I’ve dismantled arguments like hers before. Rather than repeat myself, let me point you to just one piece. Okay, maybe just two.
I’ll assume for the purpose of argument that De La Rosa is sincere. That unlike Joe Biden, Nancy Pelosi and R.F. “Beto” O’Rourke, she actually opposes abortion. Thinks that it’s killing. And I’ll pose some questions for people like her to try and answer for themselves.

Would you say this about slavery?

Would you have tut-tutted at Abolitionists who wanted to outlaw slavery? Told them they were fixated on merely a surface problem? That we should leave slavery legally in place, while working for a world where it was not illegal but “unthinkable”? Would you have focused government efforts not on forcibly freeing slaves, but compensating slave-owners? Or importing new cheap, free labor — to take away the “root cause” of slavery, as in the need to have someone cut the cotton cheaply? Would you have demanded we root out racism first, before passing the 13th Amendment?
If not, why not?

Can You Name Anything That Isn’t a “Life Issue”?
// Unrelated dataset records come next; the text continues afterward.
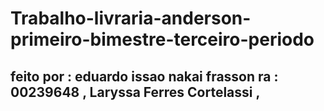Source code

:# Trabalho-livraria-anderson-primeiro-bimestre-terceiro-periodo #
## feito por : eduardo issao  nakai frasson ra : 00239648 , Laryssa Ferres Cortelassi , ##
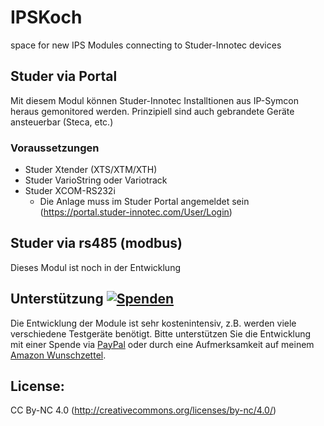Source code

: # IPSKoch
space for new IPS Modules connecting to Studer-Innotec devices
## Studer via Portal
Mit diesem Modul können Studer-Innotec Installtionen aus IP-Symcon heraus gemonitored werden. Prinzipiell sind auch gebrandete Geräte ansteuerbar (Steca, etc.)
### Voraussetzungen
* Studer Xtender (XTS/XTM/XTH)
* Studer VarioString oder Variotrack
* Studer XCOM-RS232i 
  * Die Anlage muss im Studer Portal angemeldet sein (https://portal.studer-innotec.com/User/Login)
## Studer via rs485 (modbus)
Dieses Modul ist noch in der Entwicklung

## Unterstützung [![Spenden](https://img.shields.io/badge/donate-PayPal-green.svg)](https://www.paypal.com/paypalme/eisenkoch)
Die Entwicklung der Module ist sehr kostenintensiv, z.B. werden viele verschiedene Testgeräte benötigt. Bitte unterstützen Sie die Entwicklung mit einer Spende via [PayPal](https://www.paypal.com/paypalme/eisenkoch) oder durch eine Aufmerksamkeit auf meinem [Amazon Wunschzettel](https://www.amazon.de/hz/wishlist/ls/2XXR17YLMP93U?ref_=wl_share).

## License:
CC By-NC 4.0 (http://creativecommons.org/licenses/by-nc/4.0/)
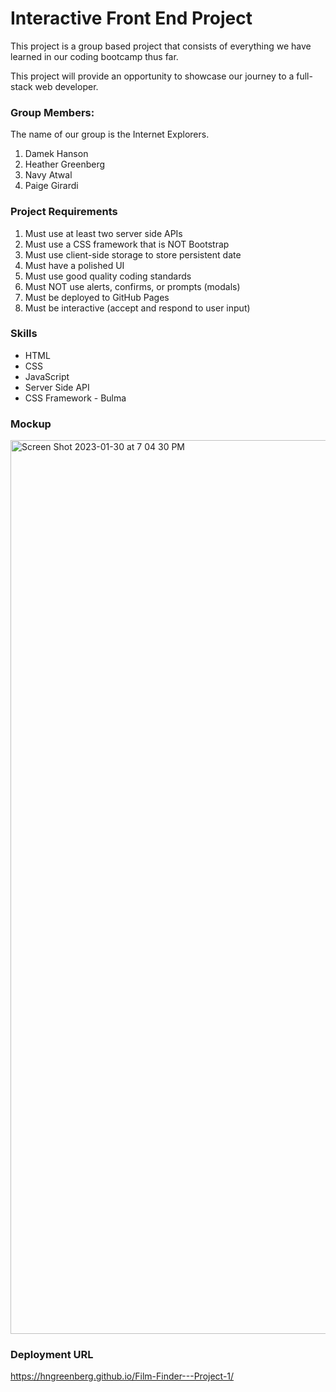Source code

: # Interactive Front End Project 

This project is a group based project that consists of everything we have learned in our coding bootcamp thus far. 

This project will provide an opportunity to showcase our journey to a full-stack web developer. 

### Group Members: 
The name of our group is the Internet Explorers. 
1. Damek Hanson
2. Heather Greenberg
3. Navy Atwal
4. Paige Girardi

### Project Requirements

1. Must use at least two server side APIs
2. Must use a CSS framework that is NOT Bootstrap
3. Must use client-side storage to store persistent date 
4. Must have a polished UI
5. Must use good quality coding standards
6. Must NOT use alerts, confirms, or prompts (modals)
7. Must be deployed to GitHub Pages
8. Must be interactive (accept and respond to user input)


### Skills

* HTML
* CSS
* JavaScript
* Server Side API
* CSS Framework - Bulma

### Mockup

<img width="1430" alt="Screen Shot 2023-01-30 at 7 04 30 PM" src="https://user-images.githubusercontent.com/119267074/215652623-424131a9-fdca-4bb9-b125-ed2f9f44233b.png">



### Deployment URL

https://hngreenberg.github.io/Film-Finder---Project-1/



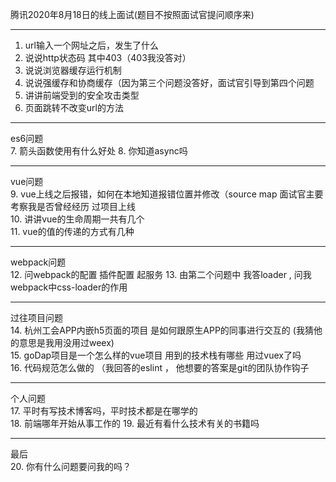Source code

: 腾讯2020年8月18日的线上面试(题目不按照面试官提问顺序来)    
****  
1. url输入一个网址之后，发生了什么  
2. 说说http状态码 其中403（403我没答对）
3. 说说浏览器缓存运行机制
4. 说说强缓存和协商缓存（因为第三个问题没答好，面试官引导到第四个问题
5. 讲讲前端受到的安全攻击类型  
6. 页面跳转不改变url的方法
****  
es6问题  
7. 箭头函数使用有什么好处
8. 你知道async吗
****  
vue问题  
9.  vue上线之后报错，如何在本地知道报错位置并修改（source map    面试官主要考察我是否曾经经历
过项目上线  
10. 讲讲vue的生命周期一共有几个  
11. vue的值的传递的方式有几种  
****  
webpack问题  
12. 问webpack的配置 插件配置 起服务 
13. 由第二个问题中 我答loader  , 问我webpack中css-loader的作用 
****  
过往项目问题  
14. 杭州工会APP内嵌h5页面的项目 是如何跟原生APP的同事进行交互的  (我猜他的意思是我用没用过weex)  
15. goDap项目是一个怎么样的vue项目  用到的技术栈有哪些  用过vuex了吗  
16. 代码规范怎么做的  （我回答的eslint ， 他想要的答案是git的团队协作钩子  
****  
个人问题  
17. 平时有写技术博客吗，平时技术都是在哪学的  
18. 前端哪年开始从事工作的
19. 最近有看什么技术有关的书籍吗  
****  
最后  
20. 你有什么问题要问我的吗？  
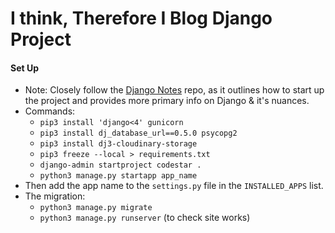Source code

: # I think, Therefore I Blog Django Project

#### Set Up
* Note: Closely follow the [Django Notes](https://github.com/Grawnya/django-notes) repo, as it outlines how to start up the project and provides more primary info on Django & it's nuances.
* Commands:
    - `pip3 install 'django<4' gunicorn`
    - `pip3 install dj_database_url==0.5.0 psycopg2`
    - `pip3 install dj3-cloudinary-storage`
    - `pip3 freeze --local > requirements.txt`
    - `django-admin startproject codestar .`
    - `python3 manage.py startapp app_name`
* Then add the app name to the `settings.py` file in the `INSTALLED_APPS` list.
* The migration:
    - `python3 manage.py migrate`
    - `python3 manage.py runserver` (to check site works)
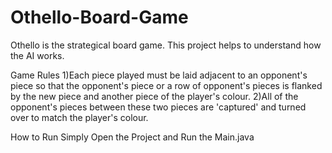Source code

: # Othello-Board-Game
Othello is the strategical board game.
This project helps to understand how the AI works.

Game Rules
1)Each piece played must be laid adjacent to an opponent's piece so that the opponent's piece or a row of opponent's pieces
is flanked by the new piece and another piece of the player's colour.
2)All of the opponent's pieces between these two pieces are 'captured' and turned over to match the player's colour.

How to Run
Simply Open the Project and Run the Main.java

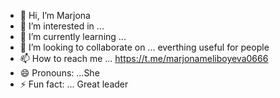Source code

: - 👋 Hi, I’m Marjona
- 👀 I’m interested in ...
- 🌱 I’m currently learning ...
- 💞️ I’m looking to collaborate on ... everthing useful for people
- 📫 How to reach me ... https://t.me/marjonameliboyeva0666
- 😄 Pronouns: ...She
- ⚡ Fun fact: ... Great leader

<!---
Coralvsoo/Coralvsoo is a ✨ special ✨ repository because its `README.md` (this file) appears on your GitHub profile.
You can click the Preview link to take a look at your changes.
--->
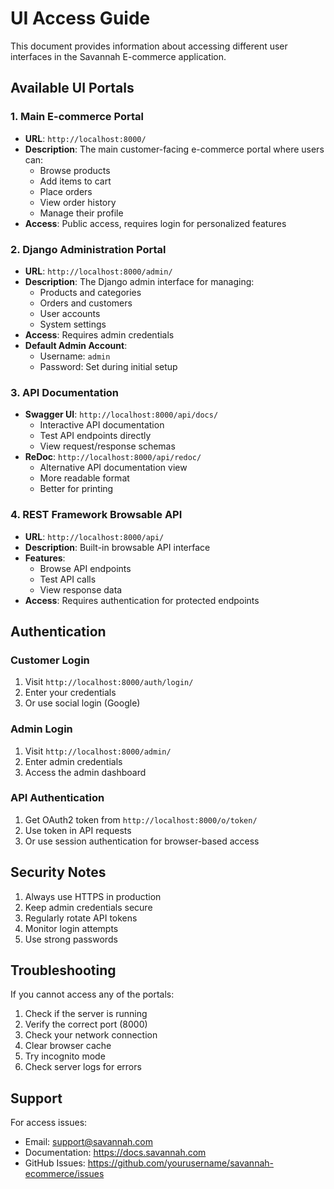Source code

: # UI Access Guide

This document provides information about accessing different user interfaces in the Savannah E-commerce application.

## Available UI Portals

### 1. Main E-commerce Portal
- **URL**: `http://localhost:8000/`
- **Description**: The main customer-facing e-commerce portal where users can:
  - Browse products
  - Add items to cart
  - Place orders
  - View order history
  - Manage their profile
- **Access**: Public access, requires login for personalized features

### 2. Django Administration Portal
- **URL**: `http://localhost:8000/admin/`
- **Description**: The Django admin interface for managing:
  - Products and categories
  - Orders and customers
  - User accounts
  - System settings
- **Access**: Requires admin credentials
- **Default Admin Account**:
  - Username: `admin`
  - Password: Set during initial setup

### 3. API Documentation
- **Swagger UI**: `http://localhost:8000/api/docs/`
  - Interactive API documentation
  - Test API endpoints directly
  - View request/response schemas
- **ReDoc**: `http://localhost:8000/api/redoc/`
  - Alternative API documentation view
  - More readable format
  - Better for printing

### 4. REST Framework Browsable API
- **URL**: `http://localhost:8000/api/`
- **Description**: Built-in browsable API interface
- **Features**:
  - Browse API endpoints
  - Test API calls
  - View response data
- **Access**: Requires authentication for protected endpoints

## Authentication

### Customer Login
1. Visit `http://localhost:8000/auth/login/`
2. Enter your credentials
3. Or use social login (Google)

### Admin Login
1. Visit `http://localhost:8000/admin/`
2. Enter admin credentials
3. Access the admin dashboard

### API Authentication
1. Get OAuth2 token from `http://localhost:8000/o/token/`
2. Use token in API requests
3. Or use session authentication for browser-based access

## Security Notes

1. Always use HTTPS in production
2. Keep admin credentials secure
3. Regularly rotate API tokens
4. Monitor login attempts
5. Use strong passwords

## Troubleshooting

If you cannot access any of the portals:

1. Check if the server is running
2. Verify the correct port (8000)
3. Check your network connection
4. Clear browser cache
5. Try incognito mode
6. Check server logs for errors

## Support

For access issues:
- Email: support@savannah.com
- Documentation: https://docs.savannah.com
- GitHub Issues: https://github.com/yourusername/savannah-ecommerce/issues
The favorite argument of Seamless Garment workers is that there are many, many “life issues” of equal weight to abortion. The almost implausibly witless Cardinal Blase Cupich of Chicago made such a claim. In fact, he greeted the news that Planned Parenthood sells baby parts for profit with the following gem of moral analysis.
[W]e should be no less appalled by the indifference toward the thousands of people who die daily for lack of decent medical care; who are denied rights by a broken immigration system and by racism; who suffer in hunger, joblessness and want; who pay the price of violence in gun-saturated neighborhoods; or who are executed by the state in the name of justice.
So we can’t condemn human organ traffickers unless… we adopt the Cardinal’s solutions to a very long list of other problems. We have to offer limitless free medical care, at taxpayer expense. Open the borders to all comers. Solve racism. Eliminate all economic inequality. Take every citizen’s guns. And stop executing murderers. Only once we’ve met every demand on that ransom note will the Cardinal agree that we can’t kill babies. Huh.
Would you have focused government efforts not on forcibly freeing slaves, but compensating slave-owners?
I don’t think he goes far enough. Don’t we have to solve climate change? Eliminate misogyny in the Muslim world? End human-trafficking? Cure cancer?
Those affect human life too. In fact, every single political issue does. That’s why we argue about politics.  
Is there any issue trivial enough that people like De La Rosa wouldn’t consider it equal to killing babies? Wouldn’t say that we need to embrace government coercion and redistribution to solve it first? If so, I wish she would name that issue.
I’ll wait. I’ve got lots of time.

Are you sure about the root causes of abortion?

De La Rosa seems pretty sure she knows what lies at the root of abortion. It’s economic deprivation. But is that really true? Because I have another theory. Are you ready?
It seems to me that abortions happen because sexual intercourse is pleasant. But it sometimes results in pregnancy. And men are naturally (as feminists endlessly tell us) inclined to pressure women for sex without commitment. But they don’t always want to man up. To support the women they impregnate, at least financially. Our culture blasts the rather obvious message “Sex is fun” into our heads almost 24/7. Groups that target children like Planned Parenthood encourage sexual experimentation (and ample perversions) at ever younger ages. Churches that discourage premarital sex get constantly ridiculed, and harassed by the government.
Maybe the root cause of abortion is … men pressuring women for sex. And women saying “yes” when they should mean “no.”
Do you want to dig down that far, and fix that problem at the root? Maybe by promoting chastity? Enforcing child support more ruthlessly? Banning porn? Promoting marriage?
I don’t think “Beto” is on board with that.